*INSTRUCTIONS FOR THE TASK*
Only the lines containing "index" should appear in the answer, copied from the listing below.

*DATASET*
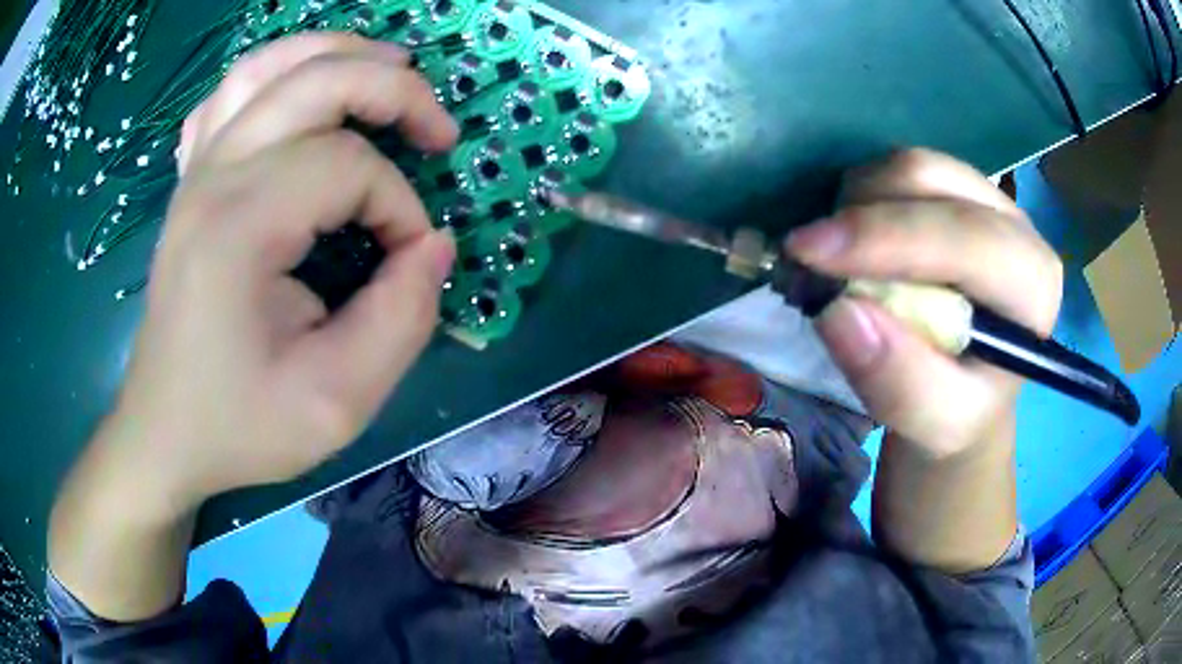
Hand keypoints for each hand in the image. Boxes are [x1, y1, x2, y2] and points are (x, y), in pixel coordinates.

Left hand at [113, 32, 458, 509]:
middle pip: (315, 81)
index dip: (400, 206)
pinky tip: (298, 94)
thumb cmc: (239, 426)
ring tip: (388, 67)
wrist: (164, 435)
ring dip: (336, 53)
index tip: (411, 260)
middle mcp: (213, 178)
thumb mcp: (336, 403)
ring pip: (267, 66)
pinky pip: (228, 96)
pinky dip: (273, 75)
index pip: (348, 168)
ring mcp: (195, 173)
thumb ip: (401, 321)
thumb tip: (434, 247)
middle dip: (394, 91)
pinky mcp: (190, 182)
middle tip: (438, 131)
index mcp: (239, 227)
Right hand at [787, 149, 1061, 457]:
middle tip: (806, 258)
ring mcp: (986, 197)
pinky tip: (857, 243)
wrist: (968, 387)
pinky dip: (861, 197)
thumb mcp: (935, 425)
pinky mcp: (957, 188)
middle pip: (930, 180)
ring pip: (908, 165)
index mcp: (1032, 286)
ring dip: (857, 204)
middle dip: (860, 214)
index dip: (887, 236)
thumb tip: (837, 311)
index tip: (808, 253)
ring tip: (839, 260)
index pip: (966, 237)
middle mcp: (1017, 225)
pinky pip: (897, 169)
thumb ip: (899, 384)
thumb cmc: (959, 410)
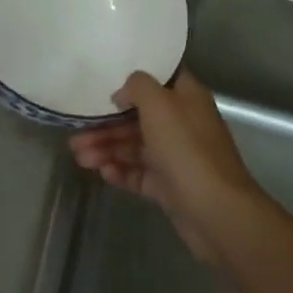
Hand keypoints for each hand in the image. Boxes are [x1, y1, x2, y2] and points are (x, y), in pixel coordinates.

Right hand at [68, 70, 271, 262]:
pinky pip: (139, 174)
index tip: (102, 84)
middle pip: (138, 117)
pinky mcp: (170, 186)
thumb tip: (122, 94)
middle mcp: (182, 123)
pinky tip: (102, 172)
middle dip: (106, 125)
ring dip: (107, 149)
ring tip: (80, 158)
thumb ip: (138, 87)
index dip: (132, 81)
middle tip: (76, 134)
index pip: (158, 80)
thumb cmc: (187, 149)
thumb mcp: (160, 104)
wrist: (216, 212)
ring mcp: (176, 157)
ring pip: (135, 147)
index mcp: (186, 97)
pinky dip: (120, 171)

*YOUR SOLUTION*
index dip: (400, 206)
index tip: (411, 260)
index pip: (348, 168)
index mcp: (239, 227)
index mcp: (1032, 286)
index dip: (887, 236)
index tip: (808, 253)
index pip: (966, 237)
index tip: (102, 84)
index dip: (132, 81)
index pip: (158, 80)
index mcp: (186, 97)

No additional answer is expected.